2. Mortgage, auto and student loan inquiries are treated differently from all other inquiry types. If you don’t already know, these are the type of loans that you can shop for the best interest rates and terms. Shopping for these loans most likely will result in your credit report being loaded up with multiple inquiries in a short amount of time.

3. FICO doesn’t want to penalize smart consumers for rate shopping. So, rather than assume each inquiry indicates a discreet and unique credit application, they have built logic in their credit scoring model that identifies when you’re shopping for one loan rather than many loans.

Here’s how these 3 rules work in a mortgage application example…

Mortgage related inquiries, which are very easy to identify because of #1 above, are ignored for the first 30 days they’re on your credit reports. If you were to apply for a mortgage on August 15th it will take until September 15th to become “visible” to the FICO score. This means you can apply with 50 different mortgage loan lenders during that 30 day window and all 50 of those inquires will be ignored for FICO scoring purposes. In other words these inquires will have absolutely NO impact to your FICO score.

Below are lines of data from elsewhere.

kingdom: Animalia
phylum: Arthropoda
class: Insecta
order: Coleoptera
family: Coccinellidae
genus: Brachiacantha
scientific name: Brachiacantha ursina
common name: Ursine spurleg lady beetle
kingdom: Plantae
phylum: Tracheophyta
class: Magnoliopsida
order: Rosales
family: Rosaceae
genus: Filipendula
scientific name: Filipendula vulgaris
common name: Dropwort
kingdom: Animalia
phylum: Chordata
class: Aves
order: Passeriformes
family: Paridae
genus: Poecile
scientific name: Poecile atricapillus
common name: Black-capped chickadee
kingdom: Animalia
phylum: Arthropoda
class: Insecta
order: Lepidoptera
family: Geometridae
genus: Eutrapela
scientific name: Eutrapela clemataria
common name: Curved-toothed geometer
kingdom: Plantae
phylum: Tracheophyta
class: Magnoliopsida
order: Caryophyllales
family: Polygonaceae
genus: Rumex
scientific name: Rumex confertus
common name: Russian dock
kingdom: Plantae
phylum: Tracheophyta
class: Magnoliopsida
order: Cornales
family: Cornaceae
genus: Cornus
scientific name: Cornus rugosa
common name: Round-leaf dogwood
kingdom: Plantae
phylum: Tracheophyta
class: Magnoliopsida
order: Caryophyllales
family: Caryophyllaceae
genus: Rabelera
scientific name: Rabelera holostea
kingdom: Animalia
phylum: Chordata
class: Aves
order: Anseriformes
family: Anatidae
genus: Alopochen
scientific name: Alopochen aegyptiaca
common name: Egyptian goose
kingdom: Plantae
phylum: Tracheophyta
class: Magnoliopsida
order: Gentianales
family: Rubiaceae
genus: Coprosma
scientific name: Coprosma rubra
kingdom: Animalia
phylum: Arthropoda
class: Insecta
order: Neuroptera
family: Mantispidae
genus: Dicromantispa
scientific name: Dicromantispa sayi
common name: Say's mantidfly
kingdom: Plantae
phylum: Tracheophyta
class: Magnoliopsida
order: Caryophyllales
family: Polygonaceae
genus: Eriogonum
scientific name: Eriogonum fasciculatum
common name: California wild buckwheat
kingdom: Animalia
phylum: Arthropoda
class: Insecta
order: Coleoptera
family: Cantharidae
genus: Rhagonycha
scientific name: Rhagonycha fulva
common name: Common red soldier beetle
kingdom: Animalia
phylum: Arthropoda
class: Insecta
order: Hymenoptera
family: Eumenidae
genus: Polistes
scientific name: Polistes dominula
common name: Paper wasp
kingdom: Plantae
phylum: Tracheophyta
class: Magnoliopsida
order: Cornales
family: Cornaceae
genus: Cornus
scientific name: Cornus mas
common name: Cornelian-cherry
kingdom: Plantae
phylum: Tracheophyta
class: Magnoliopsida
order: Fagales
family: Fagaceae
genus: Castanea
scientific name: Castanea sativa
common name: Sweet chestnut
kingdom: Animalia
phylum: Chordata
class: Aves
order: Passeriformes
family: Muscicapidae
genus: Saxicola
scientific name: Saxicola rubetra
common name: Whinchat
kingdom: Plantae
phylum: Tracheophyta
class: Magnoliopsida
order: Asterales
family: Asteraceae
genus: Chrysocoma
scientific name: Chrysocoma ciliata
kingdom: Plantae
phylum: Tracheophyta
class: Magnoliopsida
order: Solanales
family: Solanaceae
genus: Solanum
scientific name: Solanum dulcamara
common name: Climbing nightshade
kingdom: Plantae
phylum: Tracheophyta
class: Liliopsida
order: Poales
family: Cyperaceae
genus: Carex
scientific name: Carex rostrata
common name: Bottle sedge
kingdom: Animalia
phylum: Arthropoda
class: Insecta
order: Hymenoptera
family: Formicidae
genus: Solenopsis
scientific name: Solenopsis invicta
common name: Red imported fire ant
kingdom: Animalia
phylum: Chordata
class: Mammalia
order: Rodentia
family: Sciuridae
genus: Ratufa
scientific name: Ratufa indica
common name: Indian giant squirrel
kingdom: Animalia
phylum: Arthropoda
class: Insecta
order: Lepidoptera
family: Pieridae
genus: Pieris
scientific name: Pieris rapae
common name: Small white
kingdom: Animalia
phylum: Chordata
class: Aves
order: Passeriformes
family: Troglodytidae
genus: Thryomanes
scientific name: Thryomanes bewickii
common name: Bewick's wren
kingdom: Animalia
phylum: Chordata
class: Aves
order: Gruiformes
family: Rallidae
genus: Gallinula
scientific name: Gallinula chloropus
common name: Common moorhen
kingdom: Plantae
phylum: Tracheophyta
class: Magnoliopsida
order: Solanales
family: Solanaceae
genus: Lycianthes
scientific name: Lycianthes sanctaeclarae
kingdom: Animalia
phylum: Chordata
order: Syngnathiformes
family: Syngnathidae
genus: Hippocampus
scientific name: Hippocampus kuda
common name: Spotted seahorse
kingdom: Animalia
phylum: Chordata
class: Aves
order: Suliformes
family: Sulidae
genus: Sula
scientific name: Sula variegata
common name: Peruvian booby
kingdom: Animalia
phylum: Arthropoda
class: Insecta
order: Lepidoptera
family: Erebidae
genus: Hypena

When the mortgage inquiries age past 30 days they become fair game and will be seen by the FICO scoring system. The rule doesn’t end there however. Any of those inquiries that occur within the same 45-day period will be treated as 1 inquiry for scoring purposes. So in my crazy example of applying for a mortgage with 50 different lending companies all those will only be counted as 1 inquiry because they all would have happened within 45 days of each other.

Many years ago the 45-day period was only 14 days. For this reason, you still hear some people claim that you only have 14 days to shop for a mortgage, which was true about a decade ago but isn’t true any longer.

These rules apply not only to mortgages but also to auto loans and student loans. It does not however apply to credit cards, which means if you apply for 3 credit cards then the 3 inquiries will immediately be seen by the FICO score AND they’ll all be considered unique loan/credit applications.